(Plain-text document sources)
───
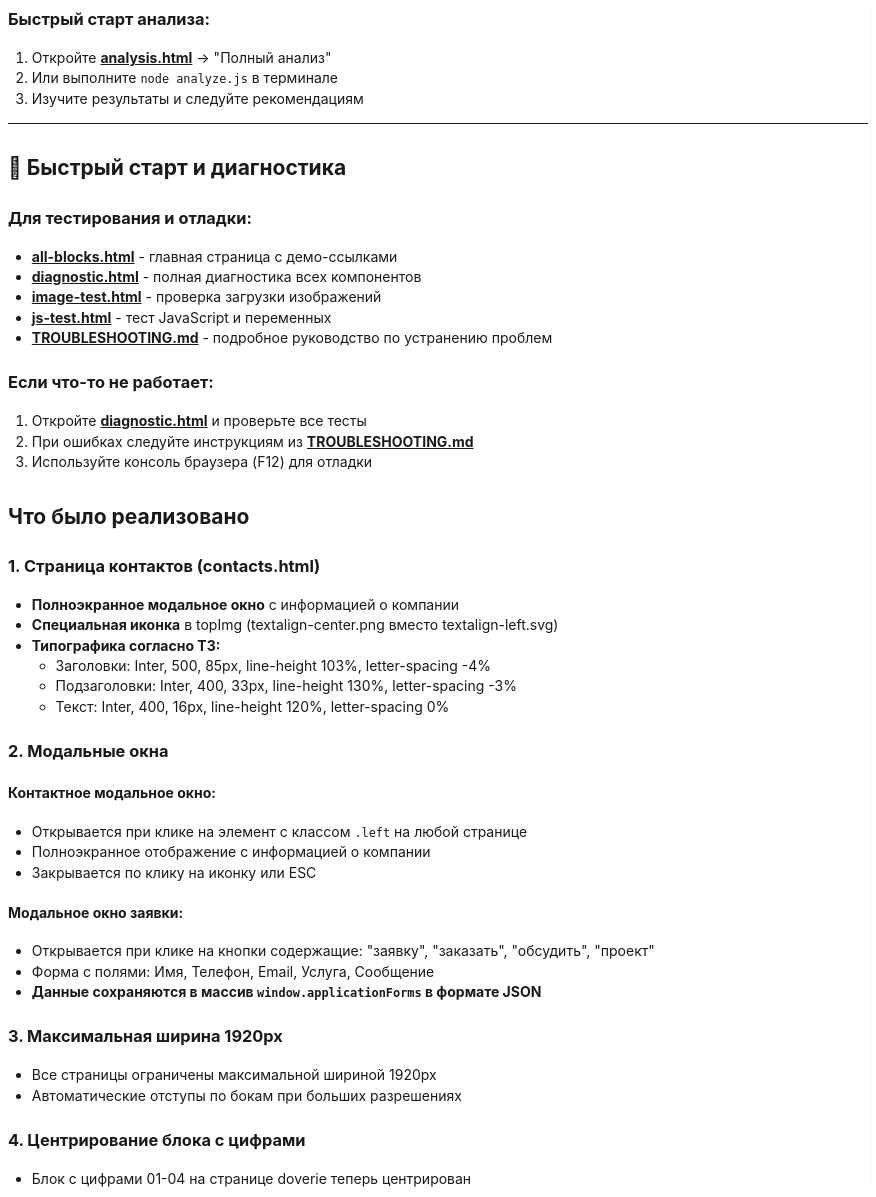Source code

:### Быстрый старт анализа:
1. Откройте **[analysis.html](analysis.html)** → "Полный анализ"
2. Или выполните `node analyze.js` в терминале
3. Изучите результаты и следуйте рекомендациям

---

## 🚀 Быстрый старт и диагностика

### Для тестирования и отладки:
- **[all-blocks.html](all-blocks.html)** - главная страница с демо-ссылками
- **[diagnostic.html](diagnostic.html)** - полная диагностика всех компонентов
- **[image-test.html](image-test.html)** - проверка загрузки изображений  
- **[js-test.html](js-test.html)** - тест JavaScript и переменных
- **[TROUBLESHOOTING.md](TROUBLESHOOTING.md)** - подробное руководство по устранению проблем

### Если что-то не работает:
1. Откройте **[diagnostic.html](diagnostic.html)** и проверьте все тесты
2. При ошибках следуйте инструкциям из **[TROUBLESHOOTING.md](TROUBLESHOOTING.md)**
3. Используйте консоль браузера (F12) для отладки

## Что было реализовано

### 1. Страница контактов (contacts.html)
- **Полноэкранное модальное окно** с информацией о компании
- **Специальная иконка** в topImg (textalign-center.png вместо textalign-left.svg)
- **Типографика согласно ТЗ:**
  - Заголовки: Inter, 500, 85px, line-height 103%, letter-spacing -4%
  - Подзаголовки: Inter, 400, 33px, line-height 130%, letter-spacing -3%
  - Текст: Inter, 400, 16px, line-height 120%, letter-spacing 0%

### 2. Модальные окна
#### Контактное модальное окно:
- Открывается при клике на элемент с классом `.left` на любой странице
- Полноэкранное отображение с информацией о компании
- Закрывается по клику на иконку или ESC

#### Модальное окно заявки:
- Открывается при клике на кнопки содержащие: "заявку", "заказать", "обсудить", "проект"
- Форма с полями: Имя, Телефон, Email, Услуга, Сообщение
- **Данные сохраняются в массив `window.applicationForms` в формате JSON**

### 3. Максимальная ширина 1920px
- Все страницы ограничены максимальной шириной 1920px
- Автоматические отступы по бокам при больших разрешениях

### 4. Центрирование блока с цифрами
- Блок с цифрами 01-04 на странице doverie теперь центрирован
───
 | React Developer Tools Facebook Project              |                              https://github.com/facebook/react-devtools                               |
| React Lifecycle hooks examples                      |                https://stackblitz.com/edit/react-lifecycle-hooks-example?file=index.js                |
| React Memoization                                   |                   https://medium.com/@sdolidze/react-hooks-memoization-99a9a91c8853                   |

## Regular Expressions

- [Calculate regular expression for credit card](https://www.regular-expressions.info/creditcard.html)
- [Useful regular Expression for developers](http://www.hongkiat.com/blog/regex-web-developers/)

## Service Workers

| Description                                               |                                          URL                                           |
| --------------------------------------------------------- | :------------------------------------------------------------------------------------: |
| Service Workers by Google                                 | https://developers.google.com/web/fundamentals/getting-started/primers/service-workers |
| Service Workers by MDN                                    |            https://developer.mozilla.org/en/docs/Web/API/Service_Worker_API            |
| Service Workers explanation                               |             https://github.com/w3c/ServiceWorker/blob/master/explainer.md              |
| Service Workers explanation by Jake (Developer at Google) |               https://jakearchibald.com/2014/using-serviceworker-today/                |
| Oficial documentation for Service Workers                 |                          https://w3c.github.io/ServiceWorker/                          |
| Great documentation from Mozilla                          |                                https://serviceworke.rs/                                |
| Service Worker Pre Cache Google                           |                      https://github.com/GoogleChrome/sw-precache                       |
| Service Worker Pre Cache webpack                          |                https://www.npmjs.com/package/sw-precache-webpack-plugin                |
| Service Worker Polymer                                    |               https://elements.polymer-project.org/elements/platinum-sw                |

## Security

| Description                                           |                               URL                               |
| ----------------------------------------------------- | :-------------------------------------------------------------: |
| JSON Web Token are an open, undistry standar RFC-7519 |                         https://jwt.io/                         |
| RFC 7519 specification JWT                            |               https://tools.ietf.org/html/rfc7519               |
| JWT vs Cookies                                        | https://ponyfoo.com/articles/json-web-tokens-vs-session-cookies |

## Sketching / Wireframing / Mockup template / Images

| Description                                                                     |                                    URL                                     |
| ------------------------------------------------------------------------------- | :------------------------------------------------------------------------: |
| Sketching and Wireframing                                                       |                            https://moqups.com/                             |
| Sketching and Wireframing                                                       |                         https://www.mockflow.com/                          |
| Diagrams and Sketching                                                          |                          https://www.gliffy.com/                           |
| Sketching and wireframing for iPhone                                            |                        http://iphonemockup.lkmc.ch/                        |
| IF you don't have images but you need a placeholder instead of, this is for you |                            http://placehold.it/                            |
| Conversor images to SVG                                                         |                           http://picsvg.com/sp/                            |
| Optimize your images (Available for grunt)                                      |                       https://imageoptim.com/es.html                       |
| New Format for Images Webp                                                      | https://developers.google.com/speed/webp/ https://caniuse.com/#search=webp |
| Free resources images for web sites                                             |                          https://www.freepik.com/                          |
───
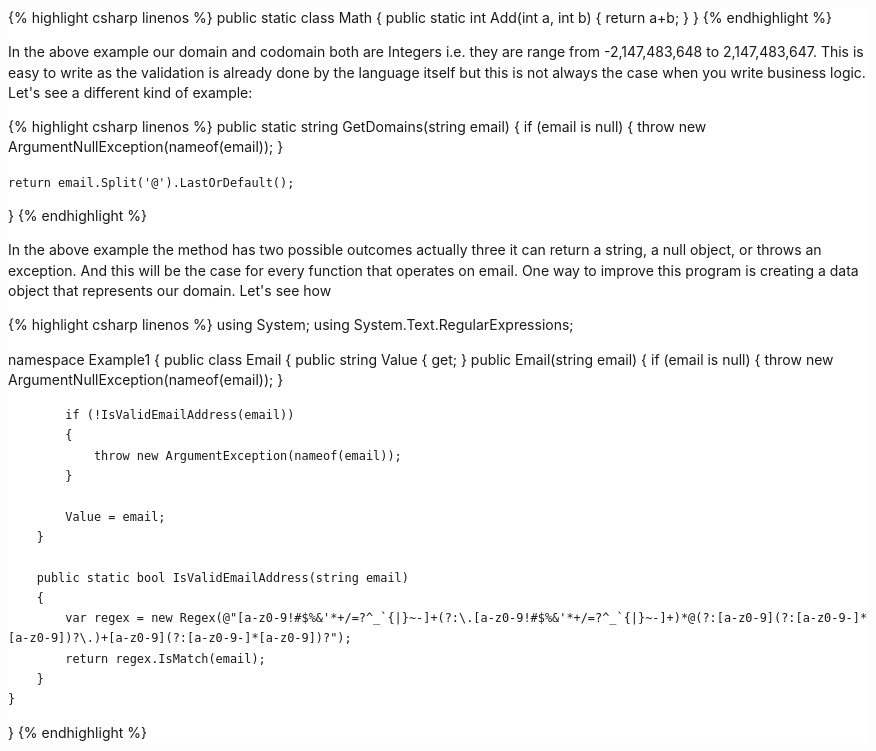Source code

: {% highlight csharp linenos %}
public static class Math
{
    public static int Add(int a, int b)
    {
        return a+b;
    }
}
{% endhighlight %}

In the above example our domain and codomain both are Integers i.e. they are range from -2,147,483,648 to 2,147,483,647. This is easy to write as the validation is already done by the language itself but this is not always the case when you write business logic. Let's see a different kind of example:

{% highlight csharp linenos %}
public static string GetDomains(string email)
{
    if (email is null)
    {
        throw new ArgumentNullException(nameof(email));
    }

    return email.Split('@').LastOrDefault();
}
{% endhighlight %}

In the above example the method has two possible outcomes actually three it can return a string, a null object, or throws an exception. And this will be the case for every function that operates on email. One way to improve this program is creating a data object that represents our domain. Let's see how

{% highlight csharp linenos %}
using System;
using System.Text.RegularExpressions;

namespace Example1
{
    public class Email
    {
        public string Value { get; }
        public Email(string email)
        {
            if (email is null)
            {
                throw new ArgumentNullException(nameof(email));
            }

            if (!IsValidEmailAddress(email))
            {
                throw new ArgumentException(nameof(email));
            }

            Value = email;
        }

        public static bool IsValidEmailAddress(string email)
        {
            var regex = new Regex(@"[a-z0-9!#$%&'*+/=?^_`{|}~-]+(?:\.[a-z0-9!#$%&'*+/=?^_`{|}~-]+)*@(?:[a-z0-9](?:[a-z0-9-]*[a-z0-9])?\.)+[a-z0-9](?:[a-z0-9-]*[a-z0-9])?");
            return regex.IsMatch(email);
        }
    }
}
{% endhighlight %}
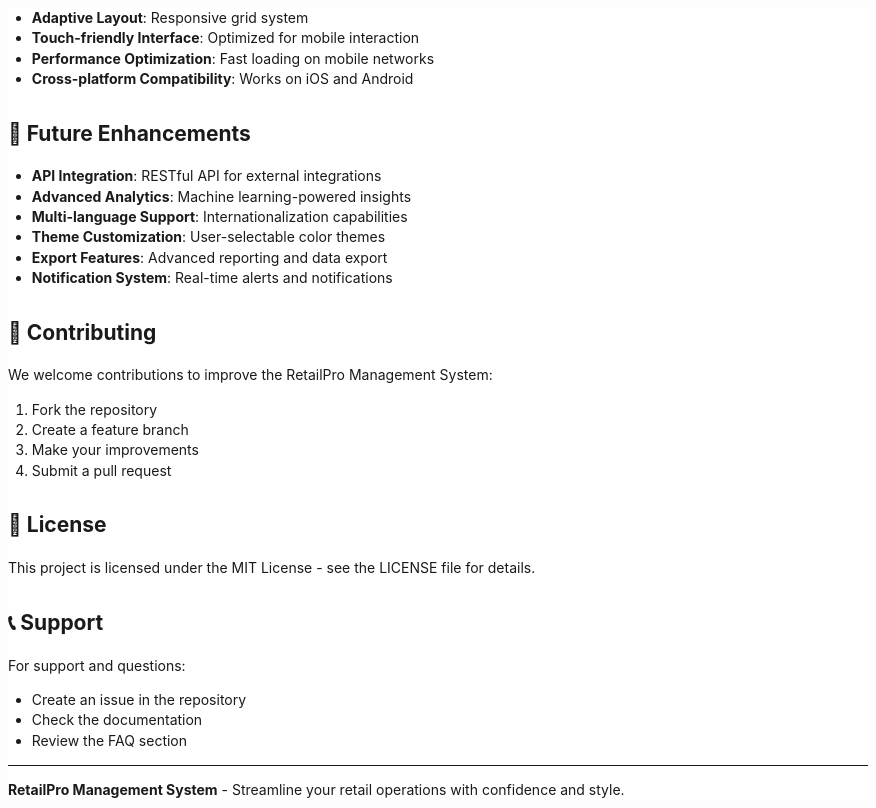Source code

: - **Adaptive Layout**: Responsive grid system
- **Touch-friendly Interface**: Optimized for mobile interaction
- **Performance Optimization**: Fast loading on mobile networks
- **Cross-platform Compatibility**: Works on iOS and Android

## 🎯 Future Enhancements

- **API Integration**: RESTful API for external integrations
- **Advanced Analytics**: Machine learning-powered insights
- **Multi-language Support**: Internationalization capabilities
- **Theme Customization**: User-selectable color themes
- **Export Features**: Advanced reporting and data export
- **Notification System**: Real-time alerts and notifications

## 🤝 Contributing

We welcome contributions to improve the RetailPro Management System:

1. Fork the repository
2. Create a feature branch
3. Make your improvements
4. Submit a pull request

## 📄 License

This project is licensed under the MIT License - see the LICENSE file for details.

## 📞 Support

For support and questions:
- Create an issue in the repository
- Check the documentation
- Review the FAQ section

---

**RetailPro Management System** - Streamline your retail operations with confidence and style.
───
Can you reproduce the material from the line containing "## 🎯 Future Enhancements" up to and including the line containing "## 📄 License", character for character?

» Exercise response
## 🎯 Future Enhancements

- **API Integration**: RESTful API for external integrations
- **Advanced Analytics**: Machine learning-powered insights
- **Multi-language Support**: Internationalization capabilities
- **Theme Customization**: User-selectable color themes
- **Export Features**: Advanced reporting and data export
- **Notification System**: Real-time alerts and notifications

## 🤝 Contributing

We welcome contributions to improve the RetailPro Management System:

1. Fork the repository
2. Create a feature branch
3. Make your improvements
4. Submit a pull request

## 📄 License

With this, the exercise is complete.